SUPPLIED DATA:
((
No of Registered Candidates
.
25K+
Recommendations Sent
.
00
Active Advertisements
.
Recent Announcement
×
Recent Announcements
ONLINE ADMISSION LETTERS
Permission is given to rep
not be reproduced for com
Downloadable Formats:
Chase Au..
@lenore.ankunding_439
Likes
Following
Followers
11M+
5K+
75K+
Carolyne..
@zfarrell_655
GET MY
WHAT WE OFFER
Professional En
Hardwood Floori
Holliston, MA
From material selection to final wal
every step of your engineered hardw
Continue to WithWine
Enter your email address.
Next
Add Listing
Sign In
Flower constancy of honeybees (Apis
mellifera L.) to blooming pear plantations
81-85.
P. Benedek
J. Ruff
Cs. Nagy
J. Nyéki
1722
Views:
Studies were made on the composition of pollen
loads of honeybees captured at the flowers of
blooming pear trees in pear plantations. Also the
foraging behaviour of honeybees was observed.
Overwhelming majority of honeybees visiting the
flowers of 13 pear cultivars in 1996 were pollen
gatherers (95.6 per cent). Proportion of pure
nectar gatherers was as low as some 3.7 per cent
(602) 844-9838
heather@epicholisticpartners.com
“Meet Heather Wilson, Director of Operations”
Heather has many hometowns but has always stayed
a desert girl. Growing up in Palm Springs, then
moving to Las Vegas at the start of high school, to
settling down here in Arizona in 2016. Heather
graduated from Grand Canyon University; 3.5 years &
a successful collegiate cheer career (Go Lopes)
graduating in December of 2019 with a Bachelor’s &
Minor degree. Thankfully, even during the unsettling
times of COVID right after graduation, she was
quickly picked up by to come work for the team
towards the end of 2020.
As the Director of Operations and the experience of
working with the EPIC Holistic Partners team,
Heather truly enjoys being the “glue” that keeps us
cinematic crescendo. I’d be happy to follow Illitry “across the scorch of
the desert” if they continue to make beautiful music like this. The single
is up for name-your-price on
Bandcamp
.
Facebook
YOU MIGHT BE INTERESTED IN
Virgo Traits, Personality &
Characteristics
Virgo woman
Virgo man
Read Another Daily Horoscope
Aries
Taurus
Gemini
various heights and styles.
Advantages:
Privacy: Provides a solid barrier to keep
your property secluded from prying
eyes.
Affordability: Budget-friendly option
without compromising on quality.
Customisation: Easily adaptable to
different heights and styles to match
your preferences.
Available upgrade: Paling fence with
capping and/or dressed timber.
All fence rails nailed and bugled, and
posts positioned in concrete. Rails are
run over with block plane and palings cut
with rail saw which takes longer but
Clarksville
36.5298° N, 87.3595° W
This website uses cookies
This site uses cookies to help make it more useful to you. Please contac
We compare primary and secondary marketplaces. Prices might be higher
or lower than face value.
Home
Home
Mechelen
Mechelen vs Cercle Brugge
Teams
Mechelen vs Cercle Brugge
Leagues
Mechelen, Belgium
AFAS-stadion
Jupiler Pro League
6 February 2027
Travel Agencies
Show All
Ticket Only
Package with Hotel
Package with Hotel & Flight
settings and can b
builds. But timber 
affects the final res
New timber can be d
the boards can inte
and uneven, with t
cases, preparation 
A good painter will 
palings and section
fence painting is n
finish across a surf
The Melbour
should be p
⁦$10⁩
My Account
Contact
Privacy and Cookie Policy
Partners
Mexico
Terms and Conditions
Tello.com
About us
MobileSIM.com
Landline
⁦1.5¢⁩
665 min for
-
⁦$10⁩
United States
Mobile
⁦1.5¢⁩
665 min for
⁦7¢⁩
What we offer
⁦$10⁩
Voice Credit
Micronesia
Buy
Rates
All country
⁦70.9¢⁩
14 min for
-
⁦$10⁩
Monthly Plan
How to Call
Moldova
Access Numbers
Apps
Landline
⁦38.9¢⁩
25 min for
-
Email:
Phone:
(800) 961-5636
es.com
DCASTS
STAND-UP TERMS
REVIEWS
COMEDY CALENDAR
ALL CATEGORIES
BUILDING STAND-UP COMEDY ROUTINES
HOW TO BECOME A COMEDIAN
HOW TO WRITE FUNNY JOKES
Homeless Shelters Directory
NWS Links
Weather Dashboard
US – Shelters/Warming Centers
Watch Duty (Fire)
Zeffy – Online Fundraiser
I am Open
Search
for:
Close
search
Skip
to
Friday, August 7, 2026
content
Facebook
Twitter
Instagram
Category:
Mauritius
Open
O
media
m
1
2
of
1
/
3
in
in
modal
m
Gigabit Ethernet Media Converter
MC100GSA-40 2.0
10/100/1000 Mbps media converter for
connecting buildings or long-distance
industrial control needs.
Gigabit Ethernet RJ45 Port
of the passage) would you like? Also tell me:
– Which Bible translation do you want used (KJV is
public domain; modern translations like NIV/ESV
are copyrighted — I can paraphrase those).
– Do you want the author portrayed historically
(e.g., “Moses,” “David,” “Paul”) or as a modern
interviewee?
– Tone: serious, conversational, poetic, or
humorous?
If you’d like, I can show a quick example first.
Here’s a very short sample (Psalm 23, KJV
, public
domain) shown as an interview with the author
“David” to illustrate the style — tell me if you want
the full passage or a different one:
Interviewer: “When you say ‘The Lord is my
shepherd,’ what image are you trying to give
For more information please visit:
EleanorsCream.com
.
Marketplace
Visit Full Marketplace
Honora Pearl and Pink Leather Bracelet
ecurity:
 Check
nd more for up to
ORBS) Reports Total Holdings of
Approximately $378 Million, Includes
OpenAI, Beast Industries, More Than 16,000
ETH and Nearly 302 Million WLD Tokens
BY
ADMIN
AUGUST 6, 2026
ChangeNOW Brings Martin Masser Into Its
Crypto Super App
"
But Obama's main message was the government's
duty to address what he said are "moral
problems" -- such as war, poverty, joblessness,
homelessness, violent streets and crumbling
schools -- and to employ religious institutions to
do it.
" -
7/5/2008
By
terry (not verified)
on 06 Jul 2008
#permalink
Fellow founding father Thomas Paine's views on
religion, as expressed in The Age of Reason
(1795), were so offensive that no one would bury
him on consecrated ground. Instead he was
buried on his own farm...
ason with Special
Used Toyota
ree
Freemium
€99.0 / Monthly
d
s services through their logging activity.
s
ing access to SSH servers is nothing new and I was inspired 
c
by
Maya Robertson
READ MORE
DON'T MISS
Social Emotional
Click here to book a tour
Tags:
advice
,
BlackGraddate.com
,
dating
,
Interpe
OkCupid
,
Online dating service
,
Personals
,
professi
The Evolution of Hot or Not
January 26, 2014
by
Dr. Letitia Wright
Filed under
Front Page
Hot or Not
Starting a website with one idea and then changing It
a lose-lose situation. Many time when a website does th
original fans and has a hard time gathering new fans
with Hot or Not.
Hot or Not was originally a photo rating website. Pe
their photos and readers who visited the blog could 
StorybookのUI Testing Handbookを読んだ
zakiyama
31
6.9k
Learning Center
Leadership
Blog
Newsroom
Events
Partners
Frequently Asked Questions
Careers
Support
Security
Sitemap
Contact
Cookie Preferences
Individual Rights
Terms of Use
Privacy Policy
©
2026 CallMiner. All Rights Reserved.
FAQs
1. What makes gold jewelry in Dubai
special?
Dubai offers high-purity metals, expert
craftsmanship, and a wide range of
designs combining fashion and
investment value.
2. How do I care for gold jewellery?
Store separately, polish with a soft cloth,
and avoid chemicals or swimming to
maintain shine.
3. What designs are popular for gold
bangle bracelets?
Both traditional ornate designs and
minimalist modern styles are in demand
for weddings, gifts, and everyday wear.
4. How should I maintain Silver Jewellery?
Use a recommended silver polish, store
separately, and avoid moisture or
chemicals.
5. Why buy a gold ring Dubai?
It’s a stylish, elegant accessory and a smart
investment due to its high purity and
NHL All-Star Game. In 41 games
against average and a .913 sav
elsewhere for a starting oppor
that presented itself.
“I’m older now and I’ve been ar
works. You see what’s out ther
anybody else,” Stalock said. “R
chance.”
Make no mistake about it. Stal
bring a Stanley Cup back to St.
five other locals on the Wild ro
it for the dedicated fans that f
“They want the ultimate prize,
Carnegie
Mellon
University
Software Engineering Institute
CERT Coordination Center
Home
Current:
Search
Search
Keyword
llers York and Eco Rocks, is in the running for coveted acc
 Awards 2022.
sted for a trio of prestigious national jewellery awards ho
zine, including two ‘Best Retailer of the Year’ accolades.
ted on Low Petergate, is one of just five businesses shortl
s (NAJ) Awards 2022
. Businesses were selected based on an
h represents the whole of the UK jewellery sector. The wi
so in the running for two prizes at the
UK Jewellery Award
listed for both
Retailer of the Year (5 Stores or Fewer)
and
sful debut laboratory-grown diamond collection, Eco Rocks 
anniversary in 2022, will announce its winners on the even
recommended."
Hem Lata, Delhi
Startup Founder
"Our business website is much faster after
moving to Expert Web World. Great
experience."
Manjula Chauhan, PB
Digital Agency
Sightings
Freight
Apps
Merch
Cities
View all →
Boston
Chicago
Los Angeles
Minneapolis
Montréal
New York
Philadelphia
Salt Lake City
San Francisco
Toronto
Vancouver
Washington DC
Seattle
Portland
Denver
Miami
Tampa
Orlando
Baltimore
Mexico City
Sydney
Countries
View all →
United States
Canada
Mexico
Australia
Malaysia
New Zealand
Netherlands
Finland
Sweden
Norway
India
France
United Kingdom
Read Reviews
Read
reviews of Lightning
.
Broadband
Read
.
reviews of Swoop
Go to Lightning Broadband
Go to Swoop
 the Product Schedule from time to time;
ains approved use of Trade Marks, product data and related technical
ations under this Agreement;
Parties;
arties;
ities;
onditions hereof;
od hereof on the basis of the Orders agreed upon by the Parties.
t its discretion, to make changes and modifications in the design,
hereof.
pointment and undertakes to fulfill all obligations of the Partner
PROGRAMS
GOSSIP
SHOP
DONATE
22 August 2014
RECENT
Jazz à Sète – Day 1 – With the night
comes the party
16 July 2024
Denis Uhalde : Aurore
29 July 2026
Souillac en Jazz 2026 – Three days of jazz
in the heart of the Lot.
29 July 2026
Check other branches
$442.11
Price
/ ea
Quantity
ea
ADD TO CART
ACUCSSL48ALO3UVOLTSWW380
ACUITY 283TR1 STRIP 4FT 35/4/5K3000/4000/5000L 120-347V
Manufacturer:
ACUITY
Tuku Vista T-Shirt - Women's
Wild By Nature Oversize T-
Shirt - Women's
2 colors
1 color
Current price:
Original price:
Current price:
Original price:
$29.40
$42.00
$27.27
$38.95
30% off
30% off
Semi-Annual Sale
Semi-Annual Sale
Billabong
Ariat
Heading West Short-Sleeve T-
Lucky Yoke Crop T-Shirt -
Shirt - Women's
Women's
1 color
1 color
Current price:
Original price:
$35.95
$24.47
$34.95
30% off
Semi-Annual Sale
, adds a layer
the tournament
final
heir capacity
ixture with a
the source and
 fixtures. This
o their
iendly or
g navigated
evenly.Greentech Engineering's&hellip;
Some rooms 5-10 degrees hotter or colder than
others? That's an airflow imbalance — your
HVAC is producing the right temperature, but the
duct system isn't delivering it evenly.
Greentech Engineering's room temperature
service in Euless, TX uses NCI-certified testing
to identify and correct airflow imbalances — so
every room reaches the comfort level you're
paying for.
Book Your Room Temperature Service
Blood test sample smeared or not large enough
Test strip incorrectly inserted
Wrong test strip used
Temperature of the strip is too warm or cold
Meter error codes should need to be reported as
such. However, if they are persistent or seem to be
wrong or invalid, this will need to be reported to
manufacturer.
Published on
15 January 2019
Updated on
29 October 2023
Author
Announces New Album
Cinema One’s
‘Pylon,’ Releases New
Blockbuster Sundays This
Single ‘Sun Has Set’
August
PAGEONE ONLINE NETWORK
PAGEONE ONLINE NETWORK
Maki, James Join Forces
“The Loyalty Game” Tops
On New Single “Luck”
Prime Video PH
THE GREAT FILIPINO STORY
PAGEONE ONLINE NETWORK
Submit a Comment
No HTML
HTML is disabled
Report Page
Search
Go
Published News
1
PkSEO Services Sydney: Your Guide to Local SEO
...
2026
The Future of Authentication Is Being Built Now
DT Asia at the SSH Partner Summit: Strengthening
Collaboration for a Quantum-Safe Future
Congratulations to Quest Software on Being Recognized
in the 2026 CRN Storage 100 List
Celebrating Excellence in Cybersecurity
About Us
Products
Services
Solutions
))
THE TASK:
Determine how many lines of the data include the word "Wild". Reply with the count and no other text.

OUTPUT BELOW:
2